--- Page extract ---
I don’t know about you but for me, letting go of expectations is sometimes harder than it should be. Even on a good day, things rarely go exactly as we plan, so we learn to be flexible. At least most of the time. Judging by this weekend, unfulfilled expectations still seem to be a problem for me in certain circumstances.
This weekend, we ran the Miwok 100k (62 miles). I’d read about it for years and was excited to make it in through the lottery. Rob said this was the ultimate tour for someone like me who’d never been to California. With 62 miles, I’d see plenty of territory and most of it was on my life list – stunning ocean cliffs, classic views of the Golden Gate bridge and San Francisco, towering redwoods of Muir Woods, and the famed trails of Mt. Tamalpais. It was an out-and-back course with a few variations along the way, so we’d see most of it twice (i.e., plenty of views). According to Rob, aid station tables would be stocked like luxury buffets (“Western States style”), there would be plenty of veggie burgers at the end, and there’d almost certainly be nice swag. They were even using my favorite sports drink – Gu2O. To top it all off, the footing was so easy, virtually manicured according to our eastern standards, that we’d have no problem calling it a play day and still finishing in the daylight, well ahead of cutoff. The perfect run two weeks before Massanutten 100 mile.
We talked about it so much in the intervening months and weeks that I could smell the ocean and taste those hard-won veggie burgers. I even sprung for a new camera the day before the trip.
A Little Worried
We arrived in San Francisco the day before the race to chill temps and rain. Well, that just meant it was sure to clear by race day. We ate at the Greens Restaurant and watched the sea lions at Fisherman’s Wharf while the rain and wind steadily increased. The Weather Channel hourly forecast that evening showed only a 30% chance of rain most of race day. Ok, it might be foggy at the start but that wouldn’t last long. Besides, I had two chances (out-and-back) to see the views.
---
- **Problem details**
In the race account, which sports drink was the Miwok 100k using? Answer using only the race account.
--- Dataset excerpts ---
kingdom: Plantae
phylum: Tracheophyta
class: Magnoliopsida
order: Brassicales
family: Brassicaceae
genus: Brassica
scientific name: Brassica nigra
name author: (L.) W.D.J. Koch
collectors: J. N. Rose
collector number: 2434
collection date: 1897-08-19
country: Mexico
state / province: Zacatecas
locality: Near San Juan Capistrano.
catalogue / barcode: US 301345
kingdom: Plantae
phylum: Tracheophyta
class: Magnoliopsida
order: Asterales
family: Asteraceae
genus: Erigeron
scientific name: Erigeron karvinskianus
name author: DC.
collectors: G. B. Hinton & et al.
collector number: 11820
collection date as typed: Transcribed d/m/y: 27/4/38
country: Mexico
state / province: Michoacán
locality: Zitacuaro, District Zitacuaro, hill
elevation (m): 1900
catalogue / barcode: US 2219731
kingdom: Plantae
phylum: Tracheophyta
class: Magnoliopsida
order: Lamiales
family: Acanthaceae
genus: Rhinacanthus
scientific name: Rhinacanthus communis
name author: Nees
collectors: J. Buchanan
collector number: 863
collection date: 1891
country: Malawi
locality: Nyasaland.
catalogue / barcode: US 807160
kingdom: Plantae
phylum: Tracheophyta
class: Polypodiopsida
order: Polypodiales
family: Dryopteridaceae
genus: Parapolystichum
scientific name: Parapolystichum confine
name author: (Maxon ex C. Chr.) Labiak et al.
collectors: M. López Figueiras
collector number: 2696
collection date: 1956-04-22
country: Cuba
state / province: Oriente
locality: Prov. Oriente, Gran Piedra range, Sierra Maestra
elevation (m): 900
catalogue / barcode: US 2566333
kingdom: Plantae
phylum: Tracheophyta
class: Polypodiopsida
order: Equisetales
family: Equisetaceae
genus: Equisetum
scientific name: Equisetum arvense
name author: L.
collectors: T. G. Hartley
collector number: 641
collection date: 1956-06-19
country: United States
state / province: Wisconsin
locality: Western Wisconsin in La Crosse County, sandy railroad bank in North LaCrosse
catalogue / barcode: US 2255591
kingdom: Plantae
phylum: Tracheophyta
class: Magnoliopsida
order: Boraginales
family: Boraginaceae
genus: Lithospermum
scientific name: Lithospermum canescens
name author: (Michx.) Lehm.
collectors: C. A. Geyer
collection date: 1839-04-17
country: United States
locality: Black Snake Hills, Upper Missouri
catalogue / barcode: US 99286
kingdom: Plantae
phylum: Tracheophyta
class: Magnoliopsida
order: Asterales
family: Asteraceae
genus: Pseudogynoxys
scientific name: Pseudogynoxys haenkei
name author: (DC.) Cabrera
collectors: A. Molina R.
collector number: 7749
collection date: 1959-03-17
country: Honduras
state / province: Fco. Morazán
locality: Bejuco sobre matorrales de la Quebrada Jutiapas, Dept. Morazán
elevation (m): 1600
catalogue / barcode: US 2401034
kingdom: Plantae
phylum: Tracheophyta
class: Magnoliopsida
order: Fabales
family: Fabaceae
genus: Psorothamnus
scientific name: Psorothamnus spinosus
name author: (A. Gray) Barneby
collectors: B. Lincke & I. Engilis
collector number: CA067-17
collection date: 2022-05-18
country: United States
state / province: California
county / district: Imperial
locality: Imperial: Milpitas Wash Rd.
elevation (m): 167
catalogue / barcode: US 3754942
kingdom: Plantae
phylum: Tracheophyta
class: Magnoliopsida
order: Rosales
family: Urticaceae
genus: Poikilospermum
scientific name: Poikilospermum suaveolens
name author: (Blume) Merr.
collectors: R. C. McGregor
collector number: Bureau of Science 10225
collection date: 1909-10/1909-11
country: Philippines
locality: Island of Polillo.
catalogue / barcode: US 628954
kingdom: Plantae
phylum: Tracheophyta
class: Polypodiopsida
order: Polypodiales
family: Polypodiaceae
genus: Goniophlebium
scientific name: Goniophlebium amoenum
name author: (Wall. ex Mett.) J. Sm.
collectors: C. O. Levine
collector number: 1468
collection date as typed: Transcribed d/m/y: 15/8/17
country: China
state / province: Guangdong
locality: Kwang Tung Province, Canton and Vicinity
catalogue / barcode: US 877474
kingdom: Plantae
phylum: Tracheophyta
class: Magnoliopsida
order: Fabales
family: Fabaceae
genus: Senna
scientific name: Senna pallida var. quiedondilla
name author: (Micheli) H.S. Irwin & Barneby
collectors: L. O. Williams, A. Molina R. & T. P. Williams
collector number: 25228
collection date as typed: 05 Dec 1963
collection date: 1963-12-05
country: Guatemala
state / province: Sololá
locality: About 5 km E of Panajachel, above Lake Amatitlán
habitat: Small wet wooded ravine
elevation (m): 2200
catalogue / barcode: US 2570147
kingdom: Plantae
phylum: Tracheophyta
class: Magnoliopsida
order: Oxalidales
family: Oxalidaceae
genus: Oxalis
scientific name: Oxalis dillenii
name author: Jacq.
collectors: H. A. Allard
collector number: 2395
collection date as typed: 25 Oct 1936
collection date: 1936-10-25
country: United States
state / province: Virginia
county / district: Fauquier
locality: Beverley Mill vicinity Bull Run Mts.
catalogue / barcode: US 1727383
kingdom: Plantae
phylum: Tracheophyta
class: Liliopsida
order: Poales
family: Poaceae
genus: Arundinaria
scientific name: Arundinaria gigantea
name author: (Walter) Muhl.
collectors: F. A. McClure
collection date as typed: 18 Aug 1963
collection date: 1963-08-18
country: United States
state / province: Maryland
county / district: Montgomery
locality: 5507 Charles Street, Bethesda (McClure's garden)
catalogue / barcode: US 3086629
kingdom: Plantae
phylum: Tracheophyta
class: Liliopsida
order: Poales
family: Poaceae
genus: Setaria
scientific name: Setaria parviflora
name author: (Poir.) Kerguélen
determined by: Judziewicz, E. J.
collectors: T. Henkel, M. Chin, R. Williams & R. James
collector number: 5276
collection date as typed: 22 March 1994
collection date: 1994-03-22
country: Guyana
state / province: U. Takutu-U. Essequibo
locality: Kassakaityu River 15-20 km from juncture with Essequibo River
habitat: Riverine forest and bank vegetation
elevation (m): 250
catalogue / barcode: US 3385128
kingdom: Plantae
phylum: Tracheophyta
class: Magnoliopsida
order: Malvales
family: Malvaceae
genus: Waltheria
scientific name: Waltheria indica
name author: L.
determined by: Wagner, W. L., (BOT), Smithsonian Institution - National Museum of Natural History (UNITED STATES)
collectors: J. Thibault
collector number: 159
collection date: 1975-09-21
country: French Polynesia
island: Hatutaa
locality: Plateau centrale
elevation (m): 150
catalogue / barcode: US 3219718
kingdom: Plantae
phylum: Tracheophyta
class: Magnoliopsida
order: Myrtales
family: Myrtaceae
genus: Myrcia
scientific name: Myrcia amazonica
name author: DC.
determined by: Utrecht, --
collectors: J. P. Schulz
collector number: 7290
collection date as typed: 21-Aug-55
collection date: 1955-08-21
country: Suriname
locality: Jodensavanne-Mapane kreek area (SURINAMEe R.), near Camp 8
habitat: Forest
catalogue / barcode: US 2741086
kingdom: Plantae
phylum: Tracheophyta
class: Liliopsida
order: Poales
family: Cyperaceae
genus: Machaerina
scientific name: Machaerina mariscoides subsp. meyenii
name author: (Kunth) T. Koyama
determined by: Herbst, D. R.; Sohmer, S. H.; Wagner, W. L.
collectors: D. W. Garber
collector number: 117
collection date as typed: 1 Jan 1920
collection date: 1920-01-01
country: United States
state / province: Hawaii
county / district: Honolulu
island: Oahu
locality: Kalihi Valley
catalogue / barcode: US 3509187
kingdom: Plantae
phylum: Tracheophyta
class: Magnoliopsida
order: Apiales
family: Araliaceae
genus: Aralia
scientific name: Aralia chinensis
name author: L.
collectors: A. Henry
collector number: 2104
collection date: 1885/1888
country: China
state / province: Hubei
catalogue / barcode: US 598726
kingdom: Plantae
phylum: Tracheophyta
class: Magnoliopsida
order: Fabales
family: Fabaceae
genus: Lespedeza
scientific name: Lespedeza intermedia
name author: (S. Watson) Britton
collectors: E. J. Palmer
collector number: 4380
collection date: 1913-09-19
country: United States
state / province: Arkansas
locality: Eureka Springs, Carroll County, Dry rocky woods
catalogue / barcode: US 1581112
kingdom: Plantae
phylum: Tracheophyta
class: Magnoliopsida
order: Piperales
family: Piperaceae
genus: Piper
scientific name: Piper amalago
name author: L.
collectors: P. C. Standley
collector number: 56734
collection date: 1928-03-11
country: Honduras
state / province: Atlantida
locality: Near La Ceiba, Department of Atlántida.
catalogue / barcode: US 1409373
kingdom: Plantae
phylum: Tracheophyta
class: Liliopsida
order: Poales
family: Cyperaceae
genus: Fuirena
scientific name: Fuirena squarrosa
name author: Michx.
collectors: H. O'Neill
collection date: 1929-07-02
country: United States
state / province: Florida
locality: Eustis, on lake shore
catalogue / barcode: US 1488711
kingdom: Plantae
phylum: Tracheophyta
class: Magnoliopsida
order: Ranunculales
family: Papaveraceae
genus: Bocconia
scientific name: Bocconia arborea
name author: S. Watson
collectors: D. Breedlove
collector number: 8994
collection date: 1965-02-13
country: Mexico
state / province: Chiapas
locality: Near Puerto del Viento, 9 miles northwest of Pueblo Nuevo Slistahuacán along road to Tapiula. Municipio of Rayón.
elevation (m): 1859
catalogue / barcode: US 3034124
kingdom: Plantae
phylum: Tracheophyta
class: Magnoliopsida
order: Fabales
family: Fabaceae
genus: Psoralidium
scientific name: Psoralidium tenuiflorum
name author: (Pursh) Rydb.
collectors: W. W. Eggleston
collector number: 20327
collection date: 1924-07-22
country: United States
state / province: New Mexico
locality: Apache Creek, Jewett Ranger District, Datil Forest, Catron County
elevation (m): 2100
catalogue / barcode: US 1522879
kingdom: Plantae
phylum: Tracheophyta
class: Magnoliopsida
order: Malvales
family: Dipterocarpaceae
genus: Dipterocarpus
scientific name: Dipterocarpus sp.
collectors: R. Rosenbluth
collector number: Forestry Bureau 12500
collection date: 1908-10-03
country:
---
- **Result for this exercise**
Gu2O.